Interview with playwright of Farewell Leicester Square
The story of Joe Clough – Britain’s first black bus driver
The Socialist spoke to playwright and Socialist Party member Neil Gore about Townsend Production’s latest play, Farewell Leicester Square. It’s touring in Bedford, Watford and London from 1-11 July.
The Socialist: Tell us about Farewell Leicester Square
Neil Gore: It’s the story of Joe Clough. He was the first black bus driver in Britain, and that is his claim to fame.
He was born in 1885 in Jamaica, and arrived in England, in London, in 1903, when he was 18.
A local surgeon in Jamaica, Dr White, got Joe to work his stables, his carriages. When Dr White came to England, Joe came with him.
Motorised buses weren’t a thing until 1909-10. By 1912 they had completely taken over.
Dr White decided he needed to update himself. He bought a motorcar.
Joe had to learn to drive. When Dr White went back to Jamaica, Joe was left here. He found a job driving buses.
World War One
He drove the No. 11, which still exists from Liverpool Street to Wormwood Scrubs across north London. Before World War One, he married, and moved to St Neot’s in Cambridgeshire, joining the army service corps in Bedford.
For five years he drove ambulances in the most miserable conditions on the Western Front, in the worst possible place you could be on earth – places like Ypres, the Somme and Passchendaele.
He wasn’t allowed to be an active serviceman, because of the colour of his skin. Black people weren’t allowed to serve in that sense or be officers.
He considered himself quite lucky to come out of that four-five year experience relatively unscathed. So much lust for life, that’s what got him through.
He would say he had a smile for everybody. It’s his positive outlook that people really responded to.
In Bedford, he became a local celebrity. They absolutely adored him. When he was a taxi driver in the 1950s, the people of Bedford would actively seek him out.
He’s a trailblazer for the people that came in the late 1940s and 1950s with the Windrush migration. Joe had paved the way for them, and to find work in similar circumstances – running the transport system in particular.
That’s why we’re doing the show, we want to celebrate the pioneering spirit of Joe Clough. It’s an ordinary life, but an extraordinary life. And of course race comes into it.
He was a black man. Not necessarily that unusual in 1905. But he was still the victim of a certain amount of abuse.
He reckons he faced direct racial abuse maybe five times in his life. I imagine he was subjected to a lot of lazy racial slurs throughout his life.
There were a couple of American GIs stationed in Bedford – to see a black man on the streets of Bedford being treated as an equal was too much for them, and they gave him a heck of an amount of abuse. It ended up in a fight between GIs and British soldiers: “Don’t talk to him like that”.
A supporter of fascist Oswald Mosley drove a taxi, and gave Joe terrible abuse. But all the taxi drivers backed Joe.
Other drivers
The community would defend him when he faced abuse. When he worked in London as a bus driver, he was fired for speeding. But it turned out the guy who accused him was being racist.
All the other drivers backed him. And he got reinstated.
When he’d just come out of the army, he went to a celebratory dinner at the barracks in Bedford.
He got thrown out by a captain, who said: “We don’t want any black people here, get out.”
Letters were written, and he got a regimental apology and freedom of the barracks for life.

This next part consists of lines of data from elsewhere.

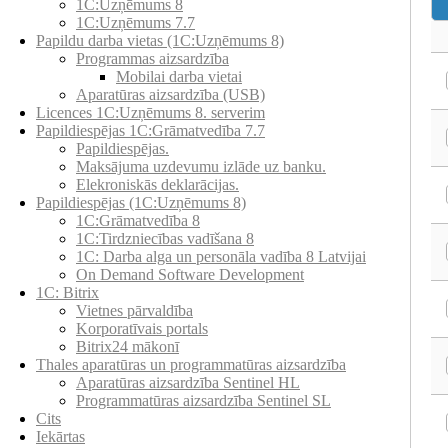
1C:Uzņēmums 8
1C:Uzņēmums 7.7
Papildu darba vietas (1C:Uzņēmums 8)
Programmas aizsardzība
Mobilai darba vietai
Aparatūras aizsardzība (USB)
Licences 1C:Uzņēmums 8. serverim
Papildiespējas 1C:Grāmatvedība 7.7
Papildiespējas.
Maksājuma uzdevumu izlāde uz banku.
Elekroniskās deklarācijas.
Papildiespējas (1C:Uzņēmums 8)
1C:Grāmatvedība 8
1C:Tirdzniecības vadīšana 8
1С: Darba alga un personāla vadība 8 Latvijai
On Demand Software Development
1C: Bitrix
Vietnes pārvaldība
Korporatīvais portals
Bitrix24 mākonī
Thales aparatūras un programmatūras aizsardzība
Aparatūras aizsardzība Sentinel HL
Programmatūras aizsardzība Sentinel SL
Cits
Iekārtas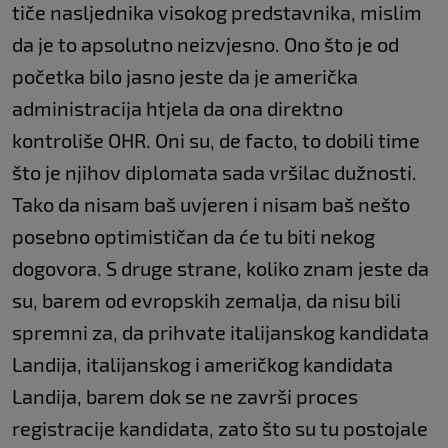
tiče nasljednika visokog predstavnika, mislim
da je to apsolutno neizvjesno. Ono što je od
početka bilo jasno jeste da je američka
administracija htjela da ona direktno
kontroliše OHR. Oni su, de facto, to dobili time
što je njihov diplomata sada vršilac dužnosti.
Tako da nisam baš uvjeren i nisam baš nešto
posebno optimističan da će tu biti nekog
dogovora. S druge strane, koliko znam jeste da
su, barem od evropskih zemalja, da nisu bili
spremni za, da prihvate italijanskog kandidata
Landija, italijanskog i američkog kandidata
Landija, barem dok se ne završi proces
registracije kandidata, zato što su tu postojale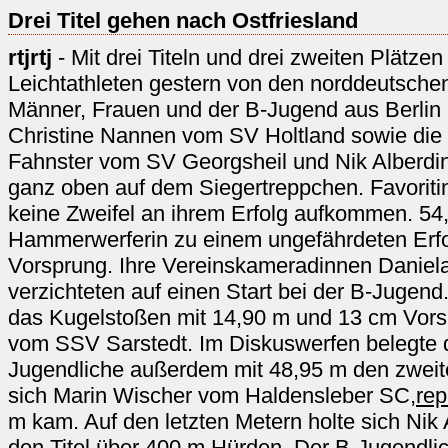
Drei Titel gehen nach Ostfriesland
rtjrtj
- Mit drei Titeln und drei zweiten Plätzen
Leichtathleten gestern von den norddeutsche
Männer, Frauen und der B-Jugend aus Berlin
Christine Nannen vom SV Holtland sowie die
Fahnster vom SV Georgsheil und Nik Alberd
ganz oben auf dem Siegertreppchen. Favoritin
keine Zweifel an ihrem Erfolg aufkommen. 54
Hammerwerferin zu einem ungefährdeten Erfo
Vorsprung. Ihre Vereinskameradinnen Daniel
verzichteten auf einen Start bei der B-Jugen
das Kugelstoßen mit 14,90 m und 13 cm Vors
vom SSV Sarstedt. Im Diskuswerfen belegte d
Jugendliche außerdem mit 48,95 m den zweite
sich Marin Wischer vom Haldensleber SC,
rep
m kam. Auf den letzten Metern holte sich Ni
den Titel über 400 m Hürden. Der B-Jugendlic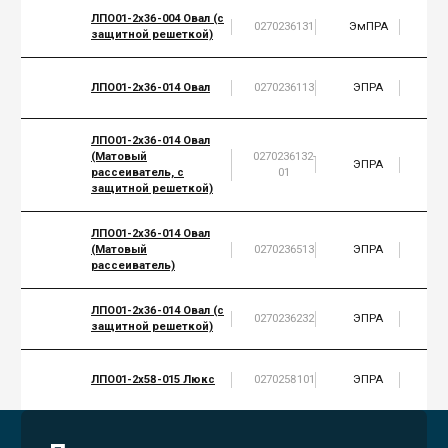
ЛПО01-2х36-004 Овал (с
0270236131
ЭмПРА
2
защитной решеткой)
ЛПО01-2х36-014 Овал
0270236113
ЭПРА
2
ЛПО01-2х36-014 Овал
(Матовый
0270236132-
ЭПРА
2
рассеиватель, с
01
защитной решеткой)
ЛПО01-2х36-014 Овал
(Матовый
0270236513
ЭПРА
2
рассеиватель)
ЛПО01-2х36-014 Овал (с
0270236232
ЭПРА
2
защитной решеткой)
ЛПО01-2х58-015 Люкс
0270258101
ЭПРА
2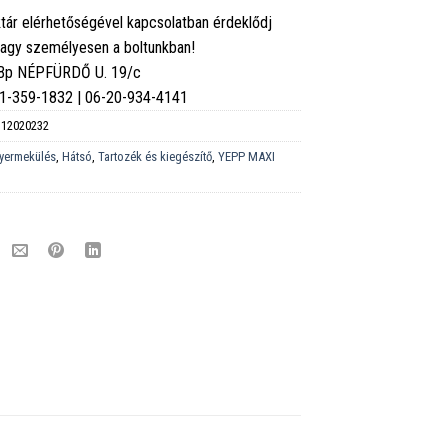
tár elérhetőségével kapcsolatban érdeklődj
vagy személyesen a boltunkban!
 Bp NÉPFÜRDŐ U. 19/c
6-1-359-1832 | 06-20-934-4141
12020232
yermekülés
,
Hátsó
,
Tartozék és kiegészítő
,
YEPP MAXI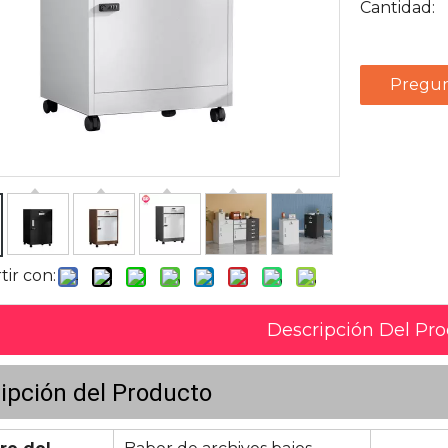
Cantidad:
Pregun
ir con:
Descripción Del Pr
ipción del Producto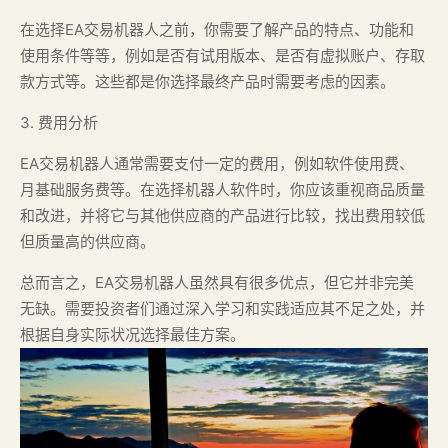
在选择EA交易机器人之前，你需要了解产品的特点、功能和
使用条件等等，例如是否有试用版本、是否有虚拟账户、存取
款方式等。这些都是你选择最终产品时需要考虑的因素。
3. 费用分析
EA交易机器人通常需要支付一定的费用，例如软件使用费、
月基础服务费等。在选择机器人软件时，你应该重视商品质量
和改进，并将它与其他供应商的产品进行比较，找出费用较低
但质量高的供应商。
总而言之，EA交易机器人虽然具有很多优点，但它并非完美
无缺。需要投资者们通过深入学习和实践适应其不足之处，并
根据自身实际状况选择最佳方案。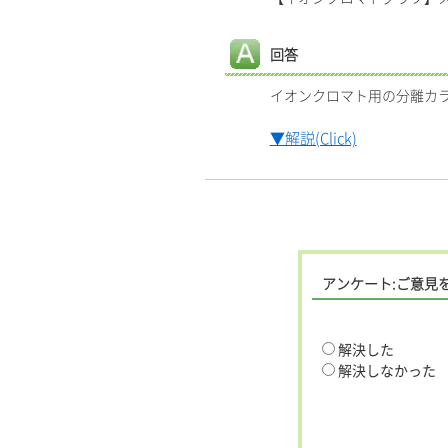
回答
イオンクロマト用の分離カ
▼解説(Click)
アンケート:ご意見
解決した
解決しなかった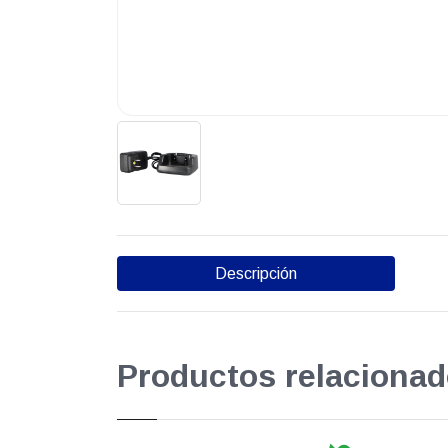
Descripción
Productos relacionad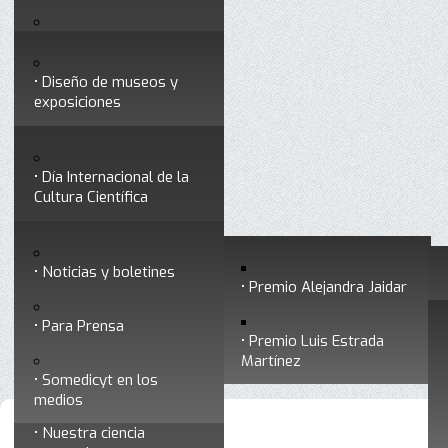
Testimonios
Servicios
Congresos
Acceso para Socios
Diseño de museos y
Consejo Directivo
exposiciones
Socios vigentes
Divulgación
Divisiones
Talleres y cursos para
profesionales
formar divulgadores
Día Internacional de la
Cultura Científica
Noticias
Historia
Otros servicios
Experimentos en línea
Noticias y boletines
Premios a divulgadores
Premio Alejandra Jaidar
Ligas de interés
Contacto
Para Prensa
Inicio
Somedicyt
Está aquí:
•
•
Congresos
Premio Luis Estrada
Museo Chiapas de
Martínez
Ciencia y Tecnología
Somedicyt en los
medios
Nuestra ciencia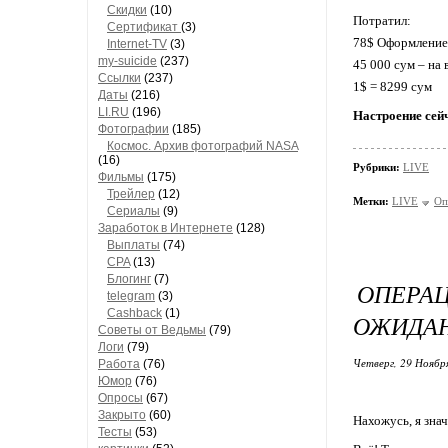
Скидки
(10)
Потратил:
Сертификат
(3)
78$ Оформление 
Internet-TV
(3)
my-suicide
(237)
45 000 сум – на
Ссылки
(237)
1$ = 8299 сум
Даты
(216)
LI.RU
(196)
Настроение сей
Фотографии
(185)
Космос. Архив фотографий NASA
(16)
Рубрики:
LIVE
Фильмы
(175)
Трейлер
(12)
Метки:
LIVE
Оп
Сериалы
(9)
Заработок в Интернете
(128)
Выплаты
(74)
CPA
(13)
Блогинг
(7)
ОПЕРА
telegram
(3)
Cashback
(1)
ОЖИДАН
Советы от Ведьмы
(79)
Логи
(79)
Четверг, 29 Ноябр
Работа
(76)
Юмор
(76)
Опросы
(67)
Закрыто
(60)
Нахожусь, я зна
Тесты
(53)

The community was very supportive, and protective, of Joe. He’s very well respected.
They want a statue of him in Bedford. Who knows, the play might kickstart a campaign for him to be properly remembered.
We’re associated with Bedford, and the theatre there. So we wanted to do a play that had a local interest for those audiences.
It goes beyond Joe, it’s the social history of that area – Bucks, Herts and Beds – especially connected to wartime. Working-class history for the people who live there.